Hören wir nicht auf nachzudenken, wo wir uns einsetzen, wie wir helfen können! Lassen wir unsere Ängste los und öffnen wir unsere Tür! Denn Licht und Leben sind uns zugesagt, der Friede Gottes und die Gemeinschaft des Heiligen Geistes.

Lied (GL 385)
Nun saget Dank und lobt den Herren, denn groß ist seine Freundlichkeit
und seine Gnad und Güte währen von Ewigkeit zu Ewigkeit.
Du, Gottes Volk, sollst es verkünden: Groß ist des Herrn Barmherzigkeit;
er will sich selbst mit uns verbünden und wird uns tragen durch die Zeit.

Fürbitten

Gott will das Heil aller Menschen. Wir legen ihm ans Herz:
  • alle, die Verantwortung tragen in Politik, Wirtschaft und Gesellschaft,

damit ihr Tun der Gerechtigkeit und dem Frieden dient;
  • alle, denen das Lebensnotwendige fehlt, auf dass sie Hilfe finden;
  • alle, denen Schweres auf dem Herzen liegt, damit sie aufatmen können und leben;
  • alle, die ein Scheitern hinter sich haben, auf dass sie neu beginnen können;
  • alle, die satt und zufrieden sind, damit sie ihre Herzen, ihre Hände und ihre Türen öffnen.
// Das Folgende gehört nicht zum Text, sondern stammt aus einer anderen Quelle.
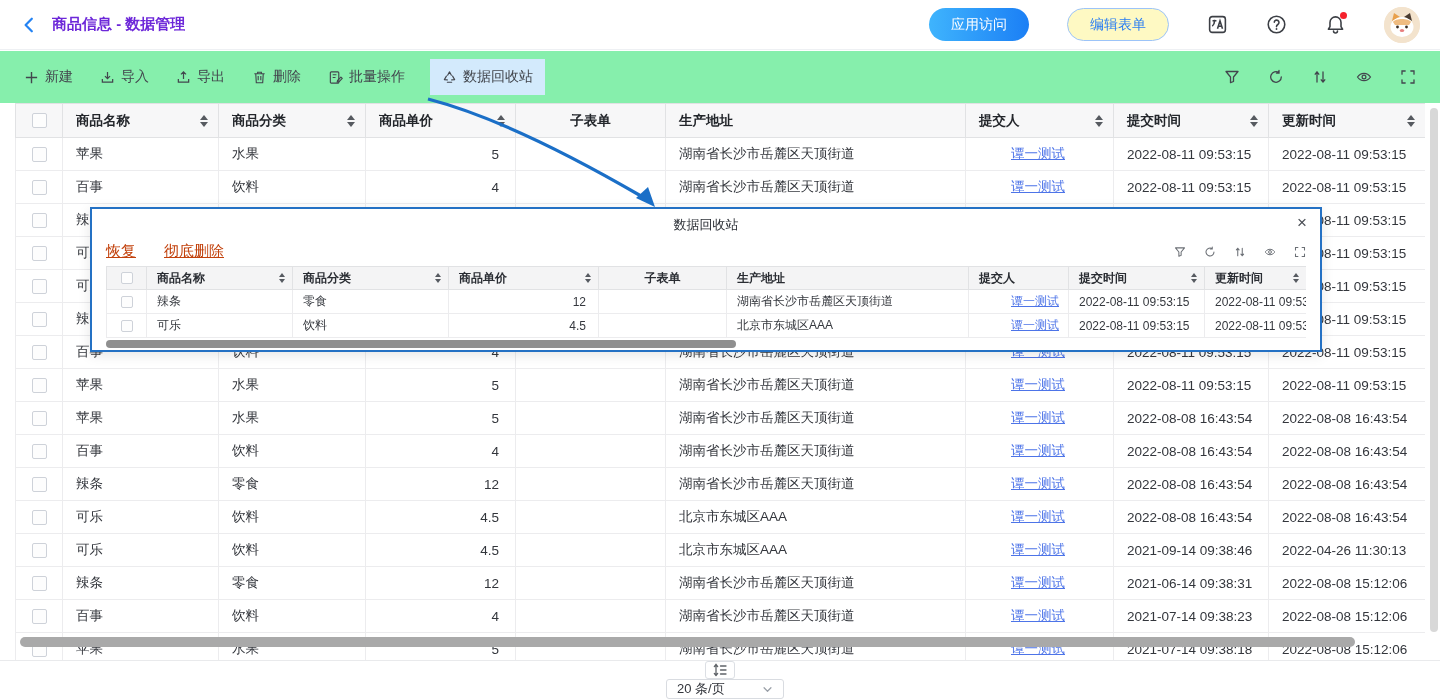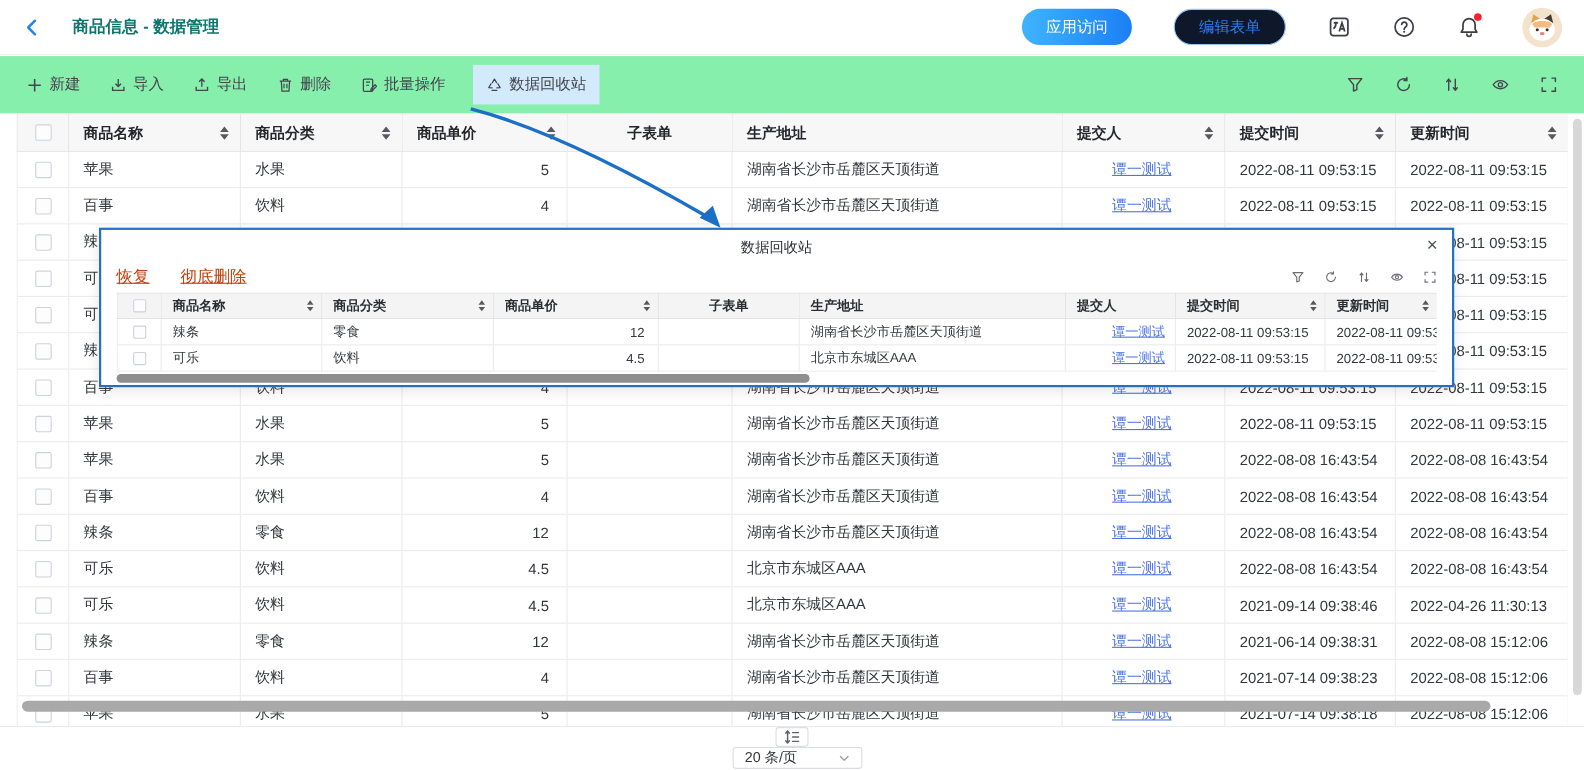"商品信息 - 数据管理" .page-title { color: #0f766e -> #6d28d9; margin-left: 14px -> none }
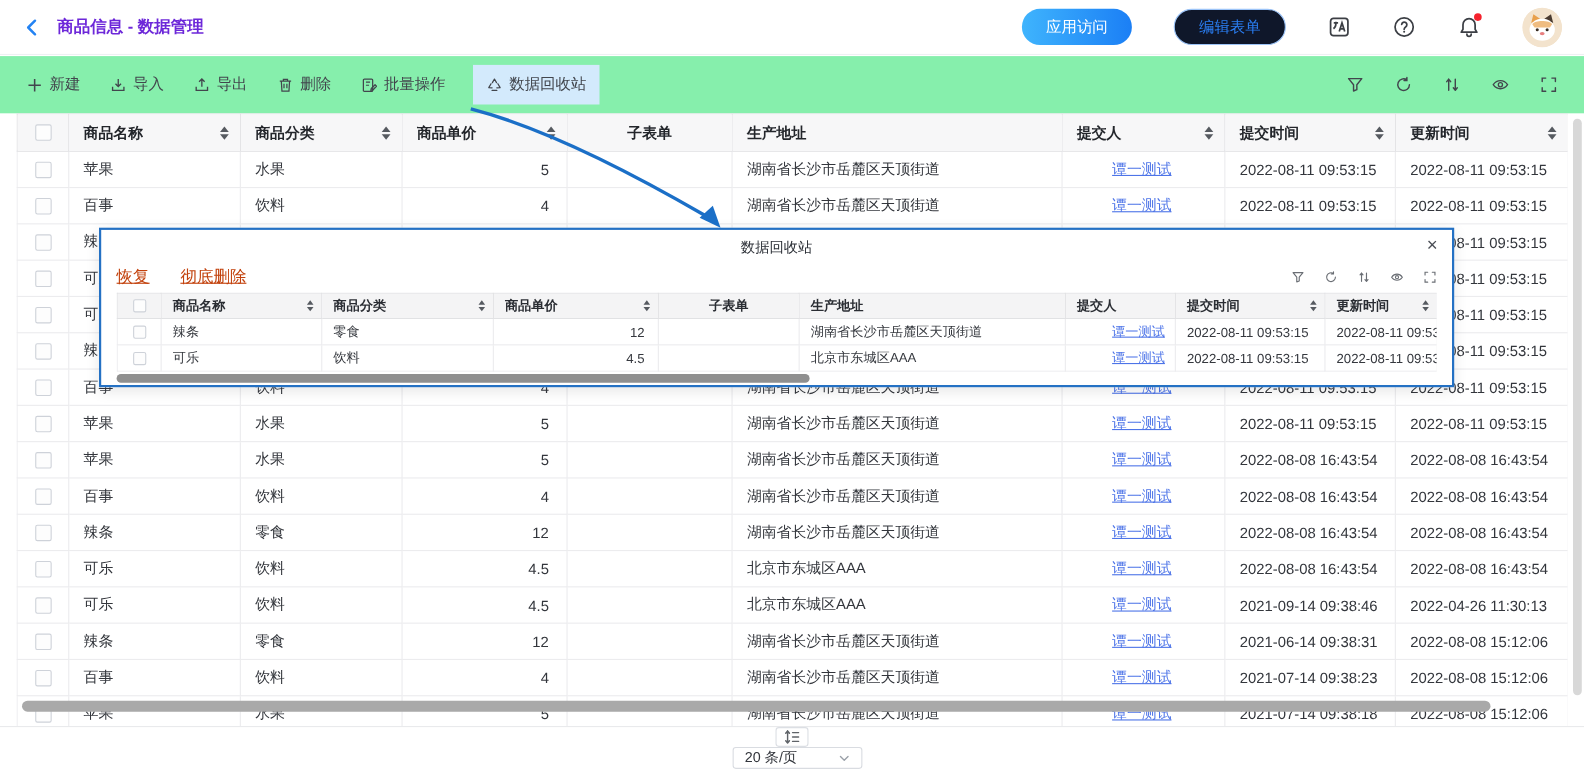"编辑表单" .btn-outline { background: #0f172a -> #fef9c3 }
Gütiger und treuer Gott! Höre unsere Bitten, wende dich uns zu und gib uns, was gut für uns ist! Amen.

Segen
Gott, der himmlische Vater, schenke uns seine Liebe. Sein Sohn, Jesus Christus, erfülle uns mit neuem Leben. Der Heilige Geist, die Kraft Gottes in uns, stärke und ermutige uns. Der Segen des barmherzigen Gottes komme auf uns herab und bleibe allezeit bei uns. Amen.